As one of the most valuable resources in the tech age, it’s critical for companies to have a tight process for solving data problems while handling ever-increasing volumes of information. According to projections from statistical data provider Statista, global data creation is projected to grow to more than 180 zettabytes by 2025.
But in the early stages of a product’s or firm’s development, it may be hard to predict future needs for information access and storage while creating clearly defined steps for solving data problems in the present. How can a company future-proof its data science workflow?
“In the early stages of building a data product, when you have less certainty about future needs, you want to keep things simple, modular and flexible,” said Pamela Wu, a senior data scientist at business directory data company Enigma.
Wu recognizes that as the company grows, its workflow will evolve and that focusing on testing now will pay dividends later.
Built In NYC caught up with Wu for more insights into building data science workflows for an evolving company.
Tell us a bit about your technical process for building data science workflows. What are some of your favorite tools?
Databricks — via Apache Spark — has been a great fit for us because it’s general purpose and versatile. We’re constantly expanding our product and use Databricks notebooks to do exploratory analysis with rich visualizations. We can hook a notebook up to a job cluster that runs validation on a schedule, or even iterate on a production job with small data, and then hook it up to a job cluster that we trigger whenever we need to change the inputs. Notebooks can be versioned with Git alongside their corresponding Python script file, allowing us to code review the notebook source code.
I expect this answer will be very different in a year, as Enigma continues to grow. We’re currently exploring a platform specialized for data labeling that can help us manage the training data we’ve created and all of the validation labels we’ve accumulated.
What processes or best practices have you found most effective in creating workflows that are reproducible and stable?
For stability, testing is paramount. And I mean all flavors of testing: unit testing, integration testing, end-to-end testing. This may seem obvious, but it can be hard for a data scientist to stomach the fact that the amount of time they estimated for completing a task has to be doubled to include writing tests that cover the whole range of expected behavior.

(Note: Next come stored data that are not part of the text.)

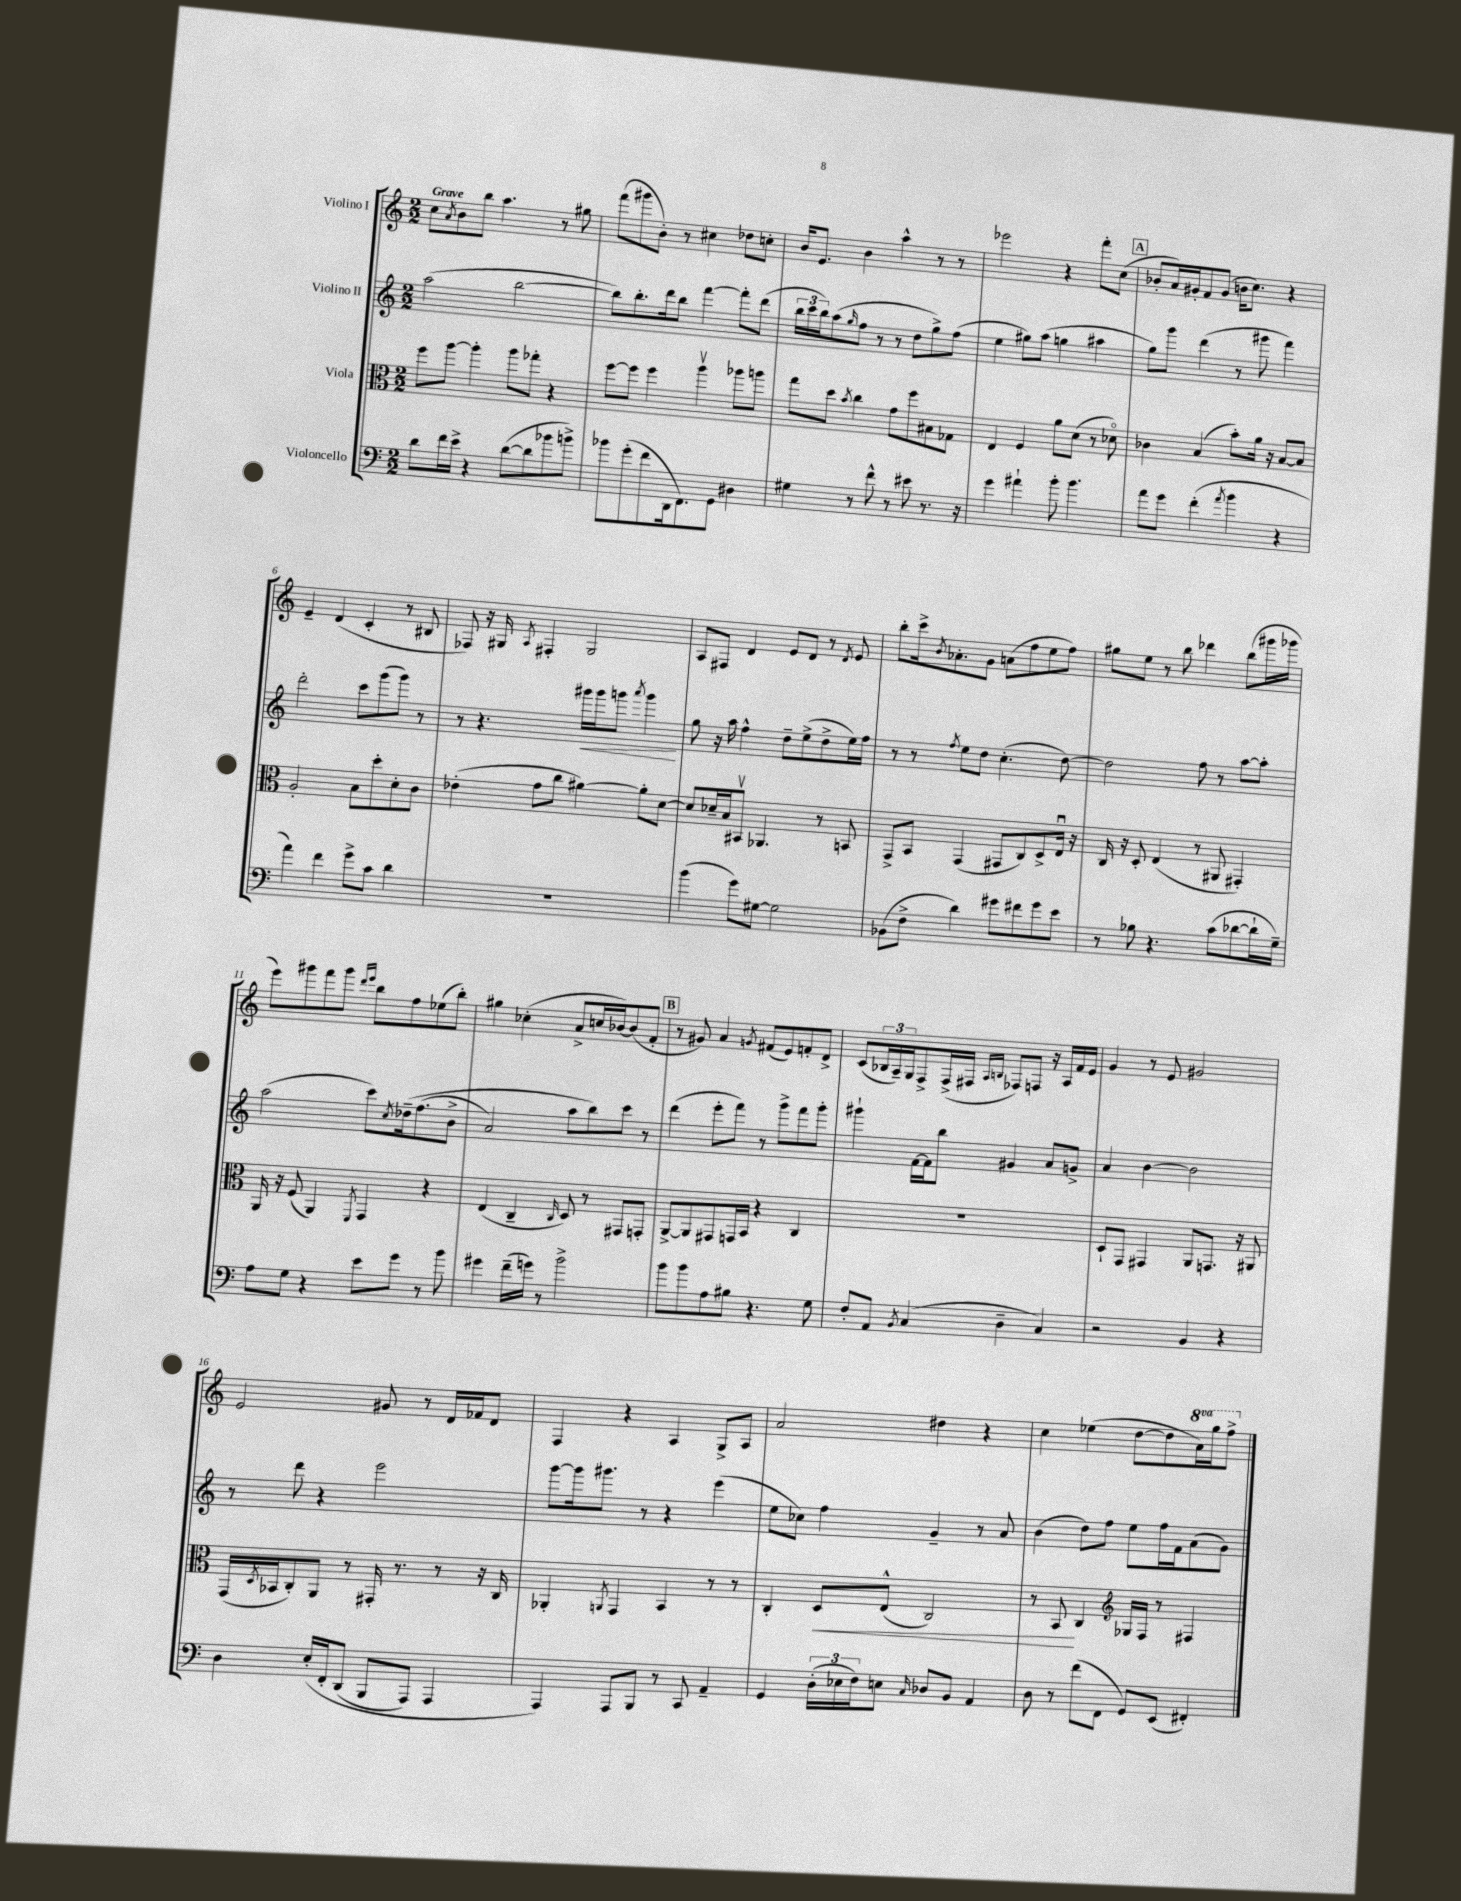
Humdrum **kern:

**kern	**kern	**kern	**kern
*staff4	*staff3	*staff2	*staff1
*clefF4	*clefC3	*clefG2	*clefG2
*k[]	*k[]	*k[]	*k[]
*M2/2	*M2/2	*M2/2	*M2/2
8d\L	8ff\L	(2aa\	8cc\L
.	.	.	8qa/
16f\L	[8aa\J	.	8b\
16e^\JJ	.	.	.
4r	4aa'\]	.	8bb\J
.	.	.	4.aa\
([8d\L	8aa\L	[2bb\	.
8d\]	8gg-'\J	.	.
8b-\	4r	.	8r
8b^\J)	.	.	8gg#\
=	=	=	=
8b-\L	[8ff\L	8bb\]L)	(8fff\L
(8g'\	8ff\]J	8.bb'\	8ggg#\
8f\	4ff\	.	8b'\J)
.	.	16ddd\k	.
16DD\k	.	8bb\J	8r
8.FF\)	.	.	.
.	4aav\	[4fff\	4cc#\
8GG\J	.	.	.
4D#\	8aa-\L	8fff'\]L	8dd-\L
.	8aa\J	(8ddd\J	8cc'\J
=	=	=	=
4G#\	8gg\L	24bb\LL	16b/LK
.	.	24ccc\	.
.	.	.	8.e/J
.	.	24bb\J)	.
.	8dd\J	(8aa\	.
.	8qb/	16qqgg/	.
8r	4cc\	8ff\J	4b\
8f^^\	.	8r	.
8r	8g\L	8r	4aa^^\
8e#\	8ff\	8dd\L	.
8.r	8B#\	8gg^\)	8r
.	8G-\J	(8ff\J	8r
16r	.	.	.
=	=	=	=
4g\	4E/	4ee\	2eee-\
4a#`\	4F/	8gg#\L)	.
.	.	(8aa\J	.
8b'\	8a\L	4gg\	4r
4.b\	(8d\J	.	.
.	8r	4aa#\	8fff'\L
.	8d-o\)	.	(8cc\J
=	=	=	=
8a\L	4c-\	8gg\L)	8b-'/L
8g\J	.	8ggg\J	16a/L)
.	.	.	16g#'/J
(4f'\	(4B/	(4ddd\	8f/
.	.	.	(8g#/J
8qa/	.	.	.
4b\	8b'\L)	8r	16b\LK
.	.	.	8.cc\J)
.	16a\Jk	8ggg#\	.
.	16r	.	.
4r	[8B/L	4fff\)	4r
.	8B/]J	.	.
=	=	=	=
4a\)	2A'/	2ddd'\	4e~/
4f\	.	.	(4d/
8g^\L	8B\L	8ccc\L	4c'/
8c\J	8dd'\	(8ggg\	.
4d\	8d'\	8ggg\J)	8r
.	8c\J	8r	8B#/
=	=	=	=
1r	(4e-'\	8r	8F-/)
.	.	4.r	16r
.	.	.	16G#/
.	.	.	8qA/
.	8g\L	.	4F#'/
.	8cc\J	.	.
.	[4a#\)	16ggg#\LL	2G#/
.	.	16ggg#\J	.
.	.	8ggg\J	.
.	.	8qaaa/	.
.	8a#'\]L	4ggg\	.
.	[8d\J	.	.
=	=	=	=
(4b\	8d/]L	8gg\	8A/L
.	16d-~/L	16r	8F#/J
.	16B/J	16aa\	.
8g\L)	8BB#v/J	4ff^^\	4d/
[8G#\J	4.AA-/	.	.
2G#\]	.	8dd~\L	8e/L
.	.	(8ee^\	8d/J
.	8r	8dd^\	8r
.	.	.	8qd/
.	8BB/	16ee\L)	8e/
.	.	16ff\JJ	.
=	=	=	=
(8BB-\L	8GG^/L	8r	8bb'\L
8F^\J	8BB/J	8r	16ccc^\k
.	.	.	8qb/
.	.	.	8.a-'\
.	.	8qff/	.
4d\)	(4GG/	8ee\L	.
.	.	8dd\J	8g\J
8g#\L	8GG#/L	(4.cc'\	(8a\L
8f#\	8C/)	.	8ff\
8g#\	8D^/	.	8ee\
8e\J	16Eu/Jk	[8dd\)	8ff\J)
.	16r	.	.
=	=	=	=
8r	16C/	2dd\]	8gg#\L
.	16r	.	.
8B-\	8D'/	.	8ee\J
4.r	(4E/	.	8r
.	.	.	8bb\
.	8r	8ff\	4ddd-\
(8c\L	8AA#/	8r	.
[8d-\	4GG#'/)	[8aa\L	(8bb\L
16d-`\]L	.	8aa'\]J	16ggg#\L
16G~\JJ)	.	.	16ggg-\JJ
=	=	=	=
8A\L	16AA/	(2aa\	8eee\L)
.	16r	.	.
8G\J	(8F/	.	8ggg#\
4r	4AA/)	.	8fff\
.	.	.	8ggg#\J
.	.	.	16qqddd/LL
.	8qFF/	.	16qqeee/JJ
8e\L	4GG/	8ccc\L)	8bb\L
.	.	8qcc/	.
8g\J	.	&(16dd-~\k	8ff\
.	.	(8.ff\	.
8r	4r	.	(8ee-\
8b\	.	8b^\J	8bb'\J)
=	=	=	=
4g#\	(4E/	2a/)	4gg#\
(16f~\LL	4C~/	.	(4cc-'\
16g\JJ)	.	.	.
8r	.	.	.
.	16qqC/	.	.
2b^\	8D/)	8aa\L	8a^/L
.	8r	8bb\&)	16cc/L
.	.	.	[16b-/J)
.	8GG#/L	8ccc\J	(8b-/]
.	8GG'/J	8r	8f'/J
=	=	=	=
8b\L	[8AA^/L	(4ddd\	8r
8b\	8AA/]	.	8g#/)
8A\	8GG#/	8eee'\L	4a/
8B#\J	16GG/L	8fff\J)	.
.	16BB/JJ	.	.
.	.	.	8qg/
4.r	4r	8r	(8f#/L
.	.	8ggg^\L	8e/)
.	4C/	8fff\	8f'/
8G\	.	8ggg'\J	8d^/J
=	=	=	=
8F'/L	1r	4ggg#`\	(8c/L
8AA/J	.	.	24B-/L
.	.	.	24A~/)
.	.	.	24G/J
8qBB/	.	.	.
(4C/	.	[16f\LL	8F^/
.	.	16f\]J	.
.	.	8bb\J	(16F^/L
.	.	.	16F#/JJ
.	.	.	16qqA/LL
.	.	.	16qqB/JJ
4D~\	.	4g#/	8F-/L)
.	.	.	8F/J
4C/)	.	8a/L	16r
.	.	.	16A/LL
.	.	8g^/J	16f/
.	.	.	16e/JJ
=	=	=	=
2r	8D`/L	4a/	4g/
.	8GG/J	.	.
.	4GG#/	[4b\	8r
.	.	.	8e/
4BB/	8AA/L	2b\]	2g#/
.	8.GG/J	.	.
4r	.	.	.
.	16r	.	.
.	8AA#/	.	.
=	=	=	=
4D\	(16GG/LL	8r	2e/
.	8qD/	.	.
.	16BB-/J	.	.
.	8C'/)	8ddd\	.
&(16E'/LL	8AA/J	4r	.
16FF'/J	.	.	.
(8DD/J	8r	.	.
8BBB/L	16GG#'/	2eee\	8g#/
.	8.r	.	.
8AAA/J)	.	.	8r
4AAA/	8r	.	16d/LL
.	.	.	16f-/J
.	16r	.	8d/J
.	16C/	.	.
=	=	=	=
4AAA/&)	4AA-'/	[8ggg\L	4F/
.	.	16ggg\]k	.
.	.	8.ggg#\J	.
.	8qAA/	.	.
8AAA/L	4GG/	.	4r
8BBB/J	.	8r	.
8r	4BB/	4r	4A/
8CC/	.	.	.
4AA~/	8r	(4eee\	8G^/L
.	8r	.	8A/J
=	=	=	=
4GG/	4C'/	8ee\L	2a/
.	.	8cc-\J)	.
(24D'\LL	8D/L	4ff\	.
24E-\	.	.	.
24F\J)	.	.	.
8E\J	(8E^^/J	.	.
16qqC/	.	.	.
8D-/L	2C/)	4g~/	4dd#\
8BB/J	.	.	.
4AA/	.	8r	4r
.	.	8a/	.
=	=	=	=
8D\	8r	(4b\	4cc\
8r	8BB/	.	.
(8f\L	4C/	8dd\L)	(4ee-\
8FF\J	.	8ff\J	.
*	*clefG2	*	*
8GG/L)	16G-/LL	8ee\L	[8dd\L
.	16F/JJ	.	.
(8EE/J	8r	16ff\L	8dd\]
.	.	16f\J	.
4FF#'/)	4F#/	(8a\	16aa\L)
.	.	.	16ggg\J
.	.	8g\J)	8fff^\J
==	==	==	==
*-	*-	*-	*-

There are a lot of great guides out there on best practices for testing. The principle I find most relevant for data scientists, who write a lot of tests on number and string transformations, is to use numbers and values you can reason out in less than five seconds. Data scientists should be writing tests that they could run in their own heads only slightly slower than the testing framework could. Also, try to hack yourself and make your logic fail — but only one hack per test, please.
Try to hack yourself and make your logic fail — but only one hack per test, please.”
What advice do you have for other data scientists looking to improve how they build workflows?
Make sure that your workflow meets your company’s particular needs. For example, Enigma is a data company and our work directly impacts company revenues. For this reason, validation is a crucial part of our data science workflow.
We strive to be customer-obsessed and validate our models based on what customers are seeing, as opposed to baseline distribution. We’ve also spent a lot of time figuring out how to make our validation repeatable and to validate as close to the end of our pipeline as possible. Before we put anything into production we look at the absolute end of the line to make sure we’re seeing it through the eyes of our customer.
It’s also important to invest in clear product documentation on key data science decisions. In the absence of firm product guidelines, decisions will be made ad hoc and lead to internal contradictions. Efficiency begins with stringent guidelines that are documented and rooted in customer investigation.